Please let me know how will go with AirVPN. -
I am a home user, I don't stream outside my LAN….my upload requiremts are pretty low. In any case I am waiting for fiber.....100/10 is enough.
Please let me know how will go with AirVPN.If you don't stream outside your LAN, why did you port forward through AirVPN for Plex?
-
I stream only mp3, not videos, and only 1 user….me. The rest of my family enjoy local stream, movie, cartoons, etc etc.... :P
-
I stream only mp3, not videos, and only 1 user….me. The rest of my family enjoy local stream, movie, cartoons, etc etc.... :P
Ahhhhh I see, that makes sense.

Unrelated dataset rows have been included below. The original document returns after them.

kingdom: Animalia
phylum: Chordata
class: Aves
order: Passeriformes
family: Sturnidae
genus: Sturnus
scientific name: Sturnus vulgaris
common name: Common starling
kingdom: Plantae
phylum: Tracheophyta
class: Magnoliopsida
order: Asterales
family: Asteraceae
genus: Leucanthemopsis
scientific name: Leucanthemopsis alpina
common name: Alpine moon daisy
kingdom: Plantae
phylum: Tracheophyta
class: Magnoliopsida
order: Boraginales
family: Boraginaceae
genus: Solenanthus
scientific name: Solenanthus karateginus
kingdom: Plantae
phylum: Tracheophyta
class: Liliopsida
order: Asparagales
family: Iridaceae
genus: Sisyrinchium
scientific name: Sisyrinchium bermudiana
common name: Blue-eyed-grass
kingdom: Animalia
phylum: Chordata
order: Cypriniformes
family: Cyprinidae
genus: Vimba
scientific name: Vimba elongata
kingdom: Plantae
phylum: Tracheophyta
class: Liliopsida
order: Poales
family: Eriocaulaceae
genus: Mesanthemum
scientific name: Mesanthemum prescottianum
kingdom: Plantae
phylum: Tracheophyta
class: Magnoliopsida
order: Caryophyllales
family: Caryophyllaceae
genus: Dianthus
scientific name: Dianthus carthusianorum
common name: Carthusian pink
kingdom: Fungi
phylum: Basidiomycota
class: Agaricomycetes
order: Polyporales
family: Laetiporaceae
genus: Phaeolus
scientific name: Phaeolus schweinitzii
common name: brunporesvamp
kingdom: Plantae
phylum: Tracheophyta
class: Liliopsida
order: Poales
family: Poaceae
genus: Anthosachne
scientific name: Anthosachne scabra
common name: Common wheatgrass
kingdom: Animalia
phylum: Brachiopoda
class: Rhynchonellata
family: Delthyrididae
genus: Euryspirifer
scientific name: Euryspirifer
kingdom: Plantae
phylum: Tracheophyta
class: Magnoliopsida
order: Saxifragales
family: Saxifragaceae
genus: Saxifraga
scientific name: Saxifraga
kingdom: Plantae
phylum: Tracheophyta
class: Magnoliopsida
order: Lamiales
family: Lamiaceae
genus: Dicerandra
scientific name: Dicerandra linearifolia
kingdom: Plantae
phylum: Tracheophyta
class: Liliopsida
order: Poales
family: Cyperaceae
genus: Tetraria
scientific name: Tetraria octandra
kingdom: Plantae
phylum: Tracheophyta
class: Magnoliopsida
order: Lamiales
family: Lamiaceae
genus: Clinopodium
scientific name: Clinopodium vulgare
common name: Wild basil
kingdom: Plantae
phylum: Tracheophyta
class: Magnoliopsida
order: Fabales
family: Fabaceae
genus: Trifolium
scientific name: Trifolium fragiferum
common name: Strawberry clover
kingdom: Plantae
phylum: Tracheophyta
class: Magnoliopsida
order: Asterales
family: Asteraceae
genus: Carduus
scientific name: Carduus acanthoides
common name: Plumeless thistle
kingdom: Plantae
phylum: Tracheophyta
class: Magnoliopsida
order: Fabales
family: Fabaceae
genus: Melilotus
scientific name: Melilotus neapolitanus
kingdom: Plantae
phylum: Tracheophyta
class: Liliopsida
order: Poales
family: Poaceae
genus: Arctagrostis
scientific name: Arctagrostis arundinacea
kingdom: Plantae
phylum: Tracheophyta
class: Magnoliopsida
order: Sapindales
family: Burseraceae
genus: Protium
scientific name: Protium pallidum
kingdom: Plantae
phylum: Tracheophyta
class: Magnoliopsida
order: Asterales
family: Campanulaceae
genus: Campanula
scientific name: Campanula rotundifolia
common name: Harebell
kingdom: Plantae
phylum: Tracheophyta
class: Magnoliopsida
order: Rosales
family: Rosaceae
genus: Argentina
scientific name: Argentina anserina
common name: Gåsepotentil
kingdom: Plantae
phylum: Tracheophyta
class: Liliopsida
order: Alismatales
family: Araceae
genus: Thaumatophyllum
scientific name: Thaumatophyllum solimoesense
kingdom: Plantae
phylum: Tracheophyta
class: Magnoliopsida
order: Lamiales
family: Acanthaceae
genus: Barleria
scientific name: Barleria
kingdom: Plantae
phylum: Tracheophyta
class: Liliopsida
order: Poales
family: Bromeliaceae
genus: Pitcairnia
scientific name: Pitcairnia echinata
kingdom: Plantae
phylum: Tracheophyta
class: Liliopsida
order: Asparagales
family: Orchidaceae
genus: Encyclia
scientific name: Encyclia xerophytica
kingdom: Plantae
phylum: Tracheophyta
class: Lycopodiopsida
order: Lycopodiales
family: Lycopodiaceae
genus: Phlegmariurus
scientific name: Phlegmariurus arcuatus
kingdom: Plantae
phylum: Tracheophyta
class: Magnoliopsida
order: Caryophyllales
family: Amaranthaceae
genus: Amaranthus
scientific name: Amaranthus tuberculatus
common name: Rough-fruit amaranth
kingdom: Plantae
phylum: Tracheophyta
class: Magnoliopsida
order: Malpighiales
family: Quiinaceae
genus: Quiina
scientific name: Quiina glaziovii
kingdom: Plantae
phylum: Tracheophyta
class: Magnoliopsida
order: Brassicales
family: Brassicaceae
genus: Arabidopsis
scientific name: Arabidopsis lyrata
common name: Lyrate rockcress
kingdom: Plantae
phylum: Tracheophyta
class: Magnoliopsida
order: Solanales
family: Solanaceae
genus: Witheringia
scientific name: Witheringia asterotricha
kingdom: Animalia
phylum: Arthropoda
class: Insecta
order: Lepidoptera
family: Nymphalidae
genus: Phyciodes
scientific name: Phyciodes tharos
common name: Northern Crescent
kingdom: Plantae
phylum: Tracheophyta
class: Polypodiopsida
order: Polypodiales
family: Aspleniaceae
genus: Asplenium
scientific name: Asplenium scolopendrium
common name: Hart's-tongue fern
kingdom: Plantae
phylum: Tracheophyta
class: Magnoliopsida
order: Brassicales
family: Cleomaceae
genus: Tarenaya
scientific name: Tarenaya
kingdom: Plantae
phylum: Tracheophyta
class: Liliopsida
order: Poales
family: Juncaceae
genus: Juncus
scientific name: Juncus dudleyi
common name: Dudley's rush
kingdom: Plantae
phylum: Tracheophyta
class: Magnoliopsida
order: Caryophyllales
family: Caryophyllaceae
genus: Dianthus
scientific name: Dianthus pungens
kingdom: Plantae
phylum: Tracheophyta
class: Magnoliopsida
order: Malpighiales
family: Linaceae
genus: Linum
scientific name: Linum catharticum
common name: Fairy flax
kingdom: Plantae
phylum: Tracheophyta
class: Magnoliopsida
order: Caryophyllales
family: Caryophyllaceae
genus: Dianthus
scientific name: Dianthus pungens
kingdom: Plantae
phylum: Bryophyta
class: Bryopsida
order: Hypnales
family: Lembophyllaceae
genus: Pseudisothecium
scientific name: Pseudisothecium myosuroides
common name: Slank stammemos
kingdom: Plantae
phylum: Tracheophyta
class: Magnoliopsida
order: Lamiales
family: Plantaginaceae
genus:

Well it's just good to know that you were able to get your server accessible over your WAN but hiding it via AirVPN. I'm going to have to investigate what kind of speeds I can get through them because my server is consistently serving 5-6 users and I have a 75Mbps upload connection.
-
With appropriate hardware you see a 10%hit on your non vpn throughput
I'm on a 120/10 and see 111/9 usually aes256 blah blah aes-ni on a c2758 board etc -
@irj972:
With appropriate hardware you see a 10%hit on your non vpn throughput
I'm on a 120/10 and see 111/9 usually aes256 blah blah aes-ni on a c2758 board etcRight. I've got a c2558 board and think I'll be OK in that regard. I'm more concerned with the speed of the Air VPN servers.